Der Arbeitgeber kann – so das luxemburgische Bürger-Portal – bei Zuwiderhandlung den Arbeitnehmer aufgrund ungerechtfertigten Fernbleibens vom Arbeitsplatz rechtlich belangen, «insbesondere durch eine Abmahnung, oder der Arbeitgeber kann vom Arbeitnehmer verlangen, dass er Urlaub nimmt oder die fehlende Arbeitszeit nacharbeitet.
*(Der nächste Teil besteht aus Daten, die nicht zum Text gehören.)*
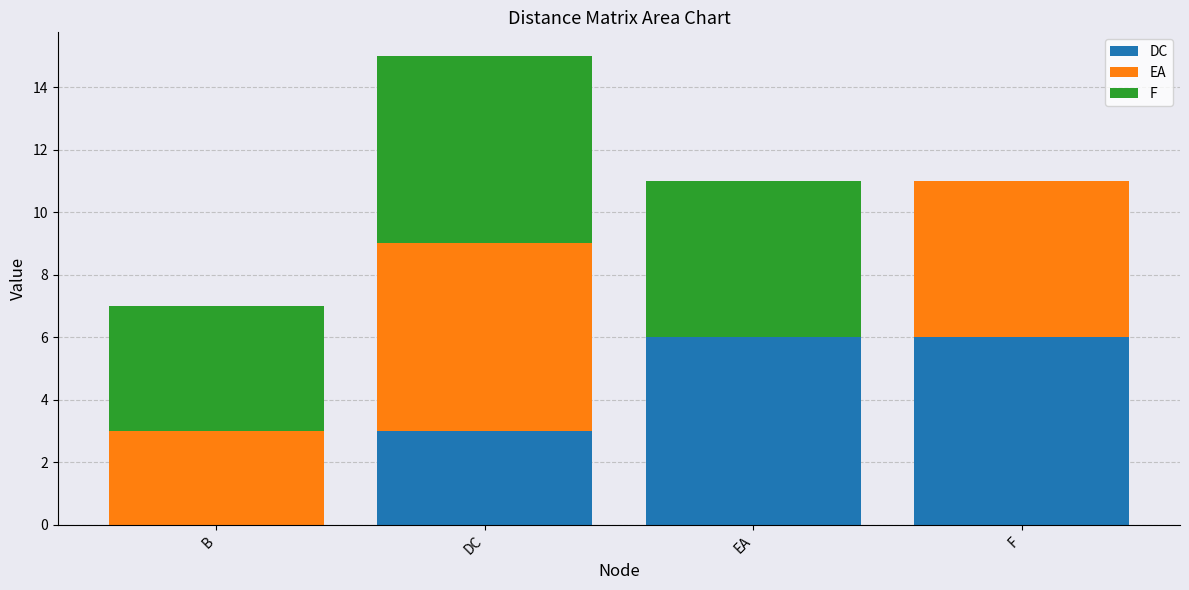

What is the total value across all series at DC?

15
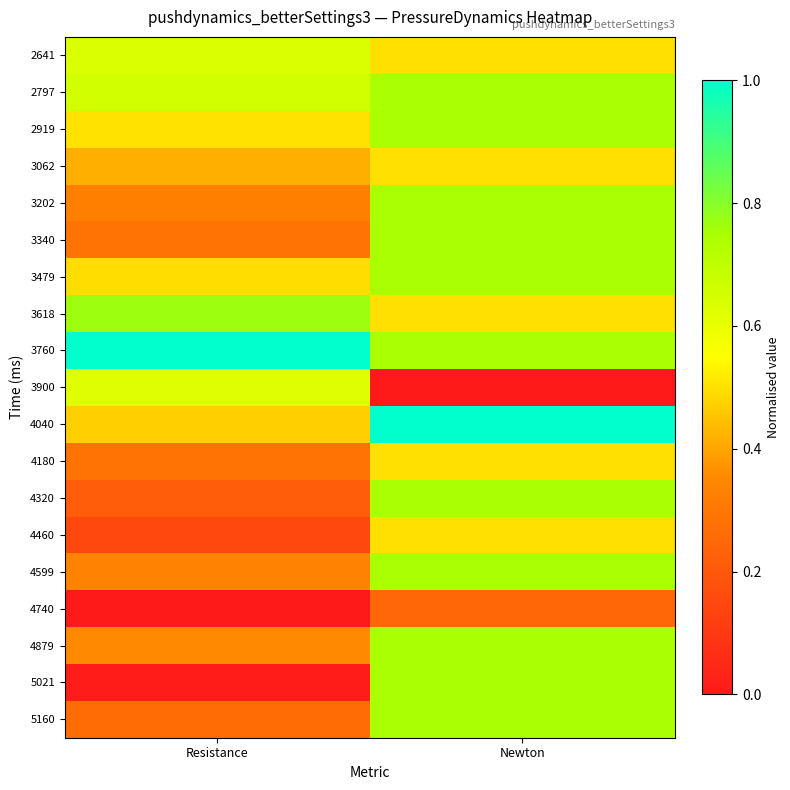

At how many categories does at least one series exceed 0?

2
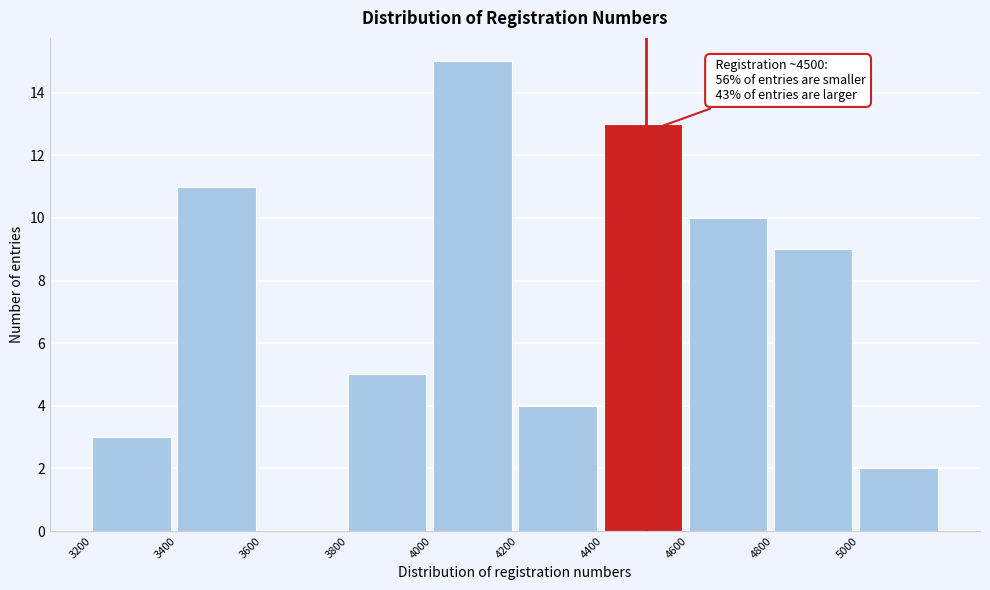

Which range on the x-axis has the tallest bar?

4000 to 4200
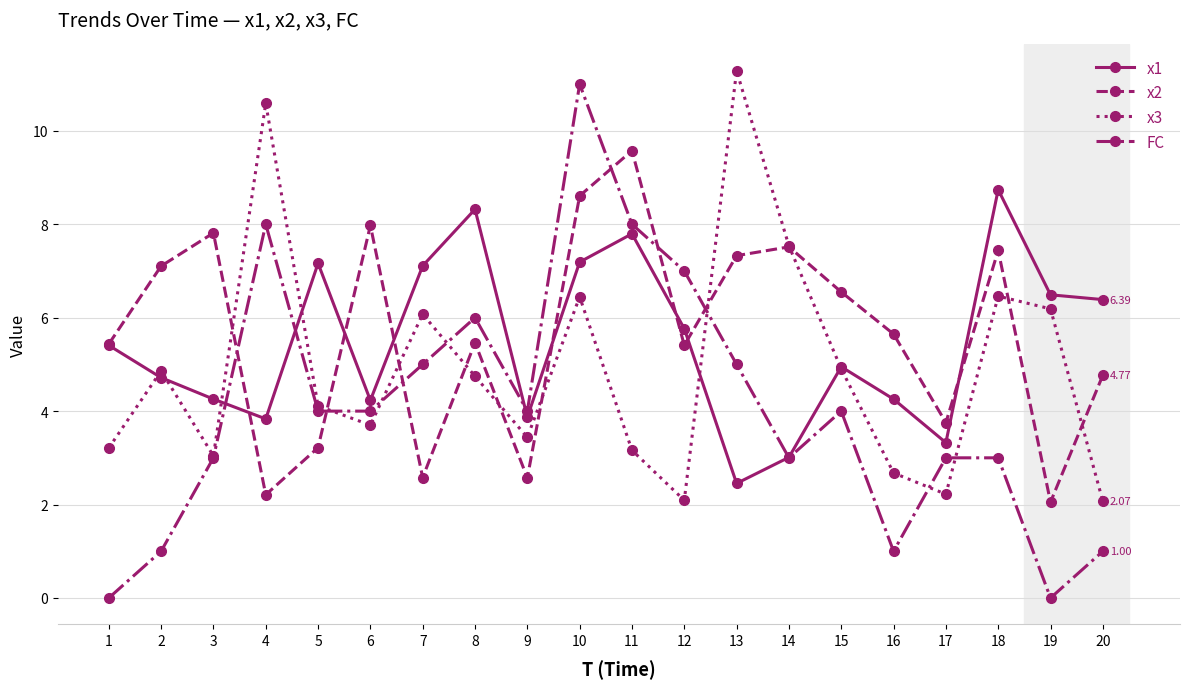

What is the total value across all series at 1?

14.1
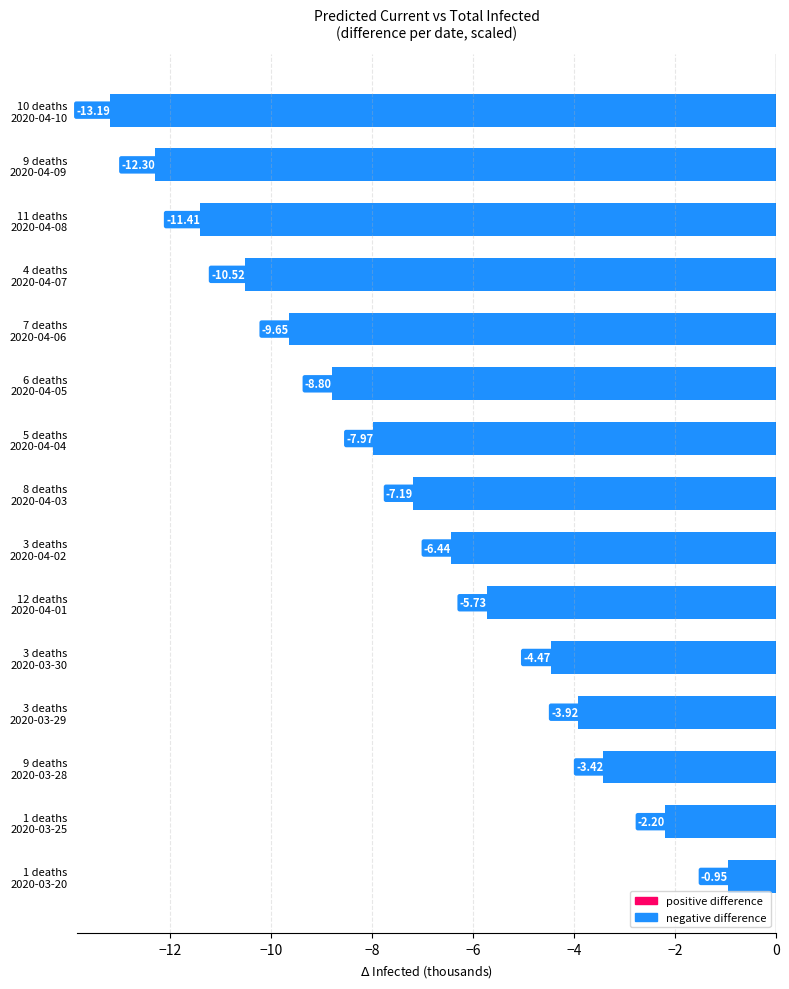

What is the average value?

-7.2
In allen Fällen stellt das Fernbleiben bzw. das Verlassen des Arbeitsplatzes zwecks Arztbesuchs alleine genommen keinen schwerwiegenden Kündigungsgrund dar».

Das Internet-Portal stellt in diesem Zusammenhang weiter fest, dass diejenige Zeit, die dem gesetzlich nicht vorgeschriebenen Arztbesuch dient, nicht vergütet wird , «es sei denn, dass der Arbeitgeber selbst mit dem Fernbleiben vom Arbeitsplatz einverstanden ist und der Vergütung des Arbeitnehmers ohne die Arbeitsleistung für diese Stunden zustimmt».

Das luxemburgische Internet-Portal betont schließlich, dass der Arbeitnehmer, der zum Zwecke eines vom Gesetz nicht vorgeschriebenen Besuchs bei seinem ihn behandelnden Arzt seinen Arbeitsplatz verlassen möchte, grundsätzlich «dafür sorgen muss, dass die ärztliche Untersuchung entweder außerhalb seiner Arbeitszeiten erfolgt oder dass er die Genehmigung seines Arbeitsgebers zwecks Fernbleibens vom Arbeitsplatz erteilt bekommt. Im letztgenannten Fall kann der Arbeitgeber vom Arbeitnehmer verlangen, dass er die fehlende Arbeitszeit nachholt oder Urlaub nimmt.»